*Assignment*. Report back each line of the data that contains the word "Spectrum".

*Records*.
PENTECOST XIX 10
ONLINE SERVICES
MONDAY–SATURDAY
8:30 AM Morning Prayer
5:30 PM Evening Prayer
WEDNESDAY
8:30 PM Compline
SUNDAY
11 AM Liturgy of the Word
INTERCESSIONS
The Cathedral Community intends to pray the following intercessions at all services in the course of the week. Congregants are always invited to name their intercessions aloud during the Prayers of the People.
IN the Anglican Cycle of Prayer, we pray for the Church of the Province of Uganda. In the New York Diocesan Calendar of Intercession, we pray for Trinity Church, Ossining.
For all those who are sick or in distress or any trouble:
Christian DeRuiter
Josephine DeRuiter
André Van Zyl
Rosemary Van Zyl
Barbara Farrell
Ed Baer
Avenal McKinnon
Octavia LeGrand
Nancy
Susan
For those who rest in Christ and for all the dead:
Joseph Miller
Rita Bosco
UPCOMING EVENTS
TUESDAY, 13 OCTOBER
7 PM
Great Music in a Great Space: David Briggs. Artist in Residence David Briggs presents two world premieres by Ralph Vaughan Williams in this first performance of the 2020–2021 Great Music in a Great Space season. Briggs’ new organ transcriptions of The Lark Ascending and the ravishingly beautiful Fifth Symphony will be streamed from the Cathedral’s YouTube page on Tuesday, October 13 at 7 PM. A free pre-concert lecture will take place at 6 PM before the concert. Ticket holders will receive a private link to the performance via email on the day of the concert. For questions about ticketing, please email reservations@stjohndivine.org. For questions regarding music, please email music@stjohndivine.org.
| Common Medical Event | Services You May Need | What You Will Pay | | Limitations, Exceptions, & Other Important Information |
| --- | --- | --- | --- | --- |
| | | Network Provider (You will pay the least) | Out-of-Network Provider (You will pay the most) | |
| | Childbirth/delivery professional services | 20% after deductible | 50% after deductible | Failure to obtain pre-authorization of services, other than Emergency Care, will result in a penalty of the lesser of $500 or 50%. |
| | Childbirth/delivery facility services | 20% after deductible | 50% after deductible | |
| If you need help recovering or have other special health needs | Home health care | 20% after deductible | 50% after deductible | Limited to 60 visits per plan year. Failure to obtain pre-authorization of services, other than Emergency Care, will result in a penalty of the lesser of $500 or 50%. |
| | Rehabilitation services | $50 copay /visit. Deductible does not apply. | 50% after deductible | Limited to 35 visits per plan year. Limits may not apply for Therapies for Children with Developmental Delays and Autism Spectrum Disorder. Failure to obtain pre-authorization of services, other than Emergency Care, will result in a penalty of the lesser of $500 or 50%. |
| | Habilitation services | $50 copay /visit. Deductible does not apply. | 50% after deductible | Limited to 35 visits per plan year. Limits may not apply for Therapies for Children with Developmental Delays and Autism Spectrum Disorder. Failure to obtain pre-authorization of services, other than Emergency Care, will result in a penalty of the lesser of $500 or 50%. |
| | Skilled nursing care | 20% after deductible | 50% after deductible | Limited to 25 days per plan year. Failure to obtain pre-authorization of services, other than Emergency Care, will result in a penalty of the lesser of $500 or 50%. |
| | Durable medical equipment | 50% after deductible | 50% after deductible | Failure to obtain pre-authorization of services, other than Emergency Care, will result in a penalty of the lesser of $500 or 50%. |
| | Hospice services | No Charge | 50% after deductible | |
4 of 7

*Answer below*.
| | Rehabilitation services | $50 copay /visit. Deductible does not apply. | 50% after deductible | Limited to 35 visits per plan year. Limits may not apply for Therapies for Children with Developmental Delays and Autism Spectrum Disorder. Failure to obtain pre-authorization of services, other than Emergency Care, will result in a penalty of the lesser of $500 or 50%. |
| | Habilitation services | $50 copay /visit. Deductible does not apply. | 50% after deductible | Limited to 35 visits per plan year. Limits may not apply for Therapies for Children with Developmental Delays and Autism Spectrum Disorder. Failure to obtain pre-authorization of services, other than Emergency Care, will result in a penalty of the lesser of $500 or 50%. |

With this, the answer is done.